Vitamina A: esencial para el buen funcionamiento de la retina, que es la parte del ojo responsable de la visión en condiciones de poca luz. La deficiencia de vitamina A puede llevar a problemas de visión nocturna y, en casos extremos, a la ceguera nocturna.
Luteína y Zeaxantina: estos antioxidantes se encuentran en alta concentración en la mácula del ojo y ayudan a protegerlo de los daños causados por la luz ultravioleta y la luz azul de alta energía. Consumir suficiente Luteína y Zeaxantina puede reducir el riesgo de desarrollar degeneración macular relacionada con la edad (DMRE) y cataratas. La Luteína la podemos encontrar en alimentos como las espinacas, la col rizada, los pimientos amarillos, los huevos y otros alimentos verdes y amarillos, y la Zeaxantina se encuentra en alimentos como el maíz, las calabazas y las yemas de huevo.
Vitamina C y E: son antioxidantes que ayudan a proteger las células oculares del daño causado por los radicales libres, que se producen como resultado del estrés oxidativo. Además, la vitamina C también es importante para mantener los vasos sanguíneos oculares saludables.
Omega-3: los ácidos grasos omega-3, especialmente el ácido docosahexaenoico (DHA), son componentes esenciales de las membranas celulares de la retina. Contribuyen a una mejor función visual y pueden ayudar a prevenir la sequedad ocular.
Zinc: este mineral juega un papel importante en el metabolismo ocular y la absorción de vitamina A. El zinc también se encuentra en altas concentraciones en la retina y es esencial para una visión saludable.
Selenio: Otro antioxidante importante que ayuda a proteger las células oculares del daño causado por el estrés oxidativo.

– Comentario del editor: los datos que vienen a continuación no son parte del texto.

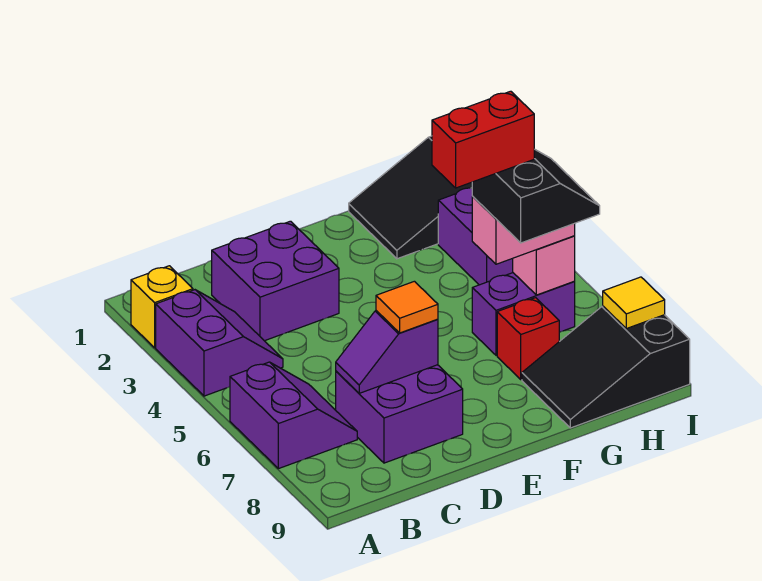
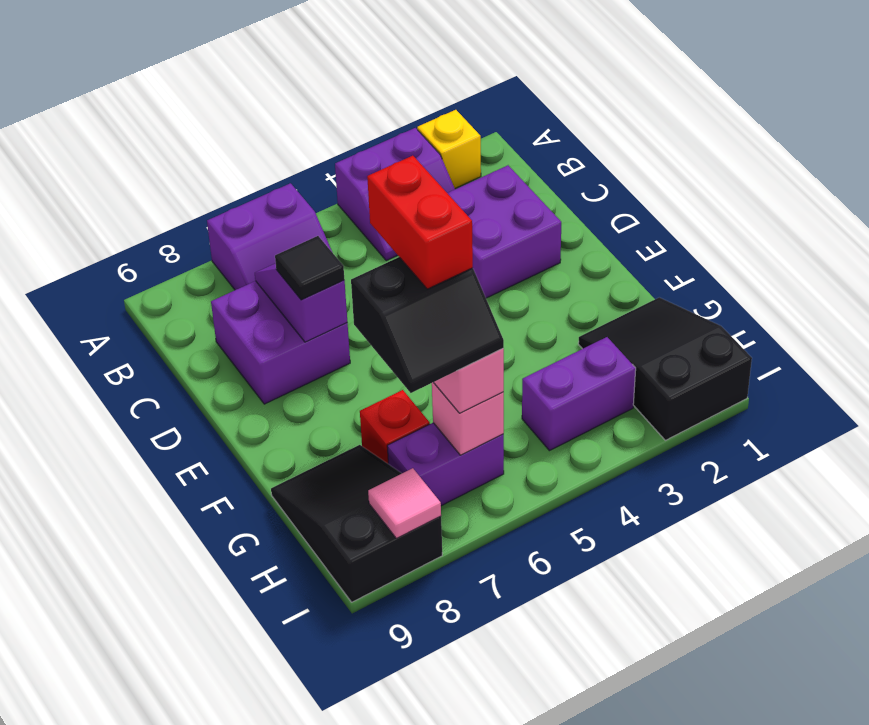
orange 1x1 tile [376,281,438,333] -> black 1x1 tile [275,236,344,300]
purple 1x2 brick [472,273,575,355] -> purple 1x2 brick turned to [387,423,504,506]
yellow 1x1 tile [603,277,665,329] -> pink 1x1 tile [368,468,441,538]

Los alimentos que contienen estos nutrientes beneficiosos para la vista incluyen:

  • Verduras de hojas verdes: espinacas, kale, acelgas.
  • Frutas: naranjas, mangos, bayas.
  • Pescados grasos: salmón, sardinas, trucha.
  • Frutos secos: almendras, nueces.
  • Huevos.
  • Zanahorias y batatas.
  • Maíz.
  • Legumbres

Una dieta equilibrada y variada que incluya estos alimentos puede contribuir significativamente a mantener una buena salud ocular y reducir el riesgo de desarrollar enfermedades oculares relacionas con la edad, como las cataratas y la degeneración macular. Sin embargo, siempre es recomendable consultar con un profesional de la salud visual antes de realizar cambios significativos en la dieta o si se presentan problemas oculares para obtener una evaluación y orientación adecuadas.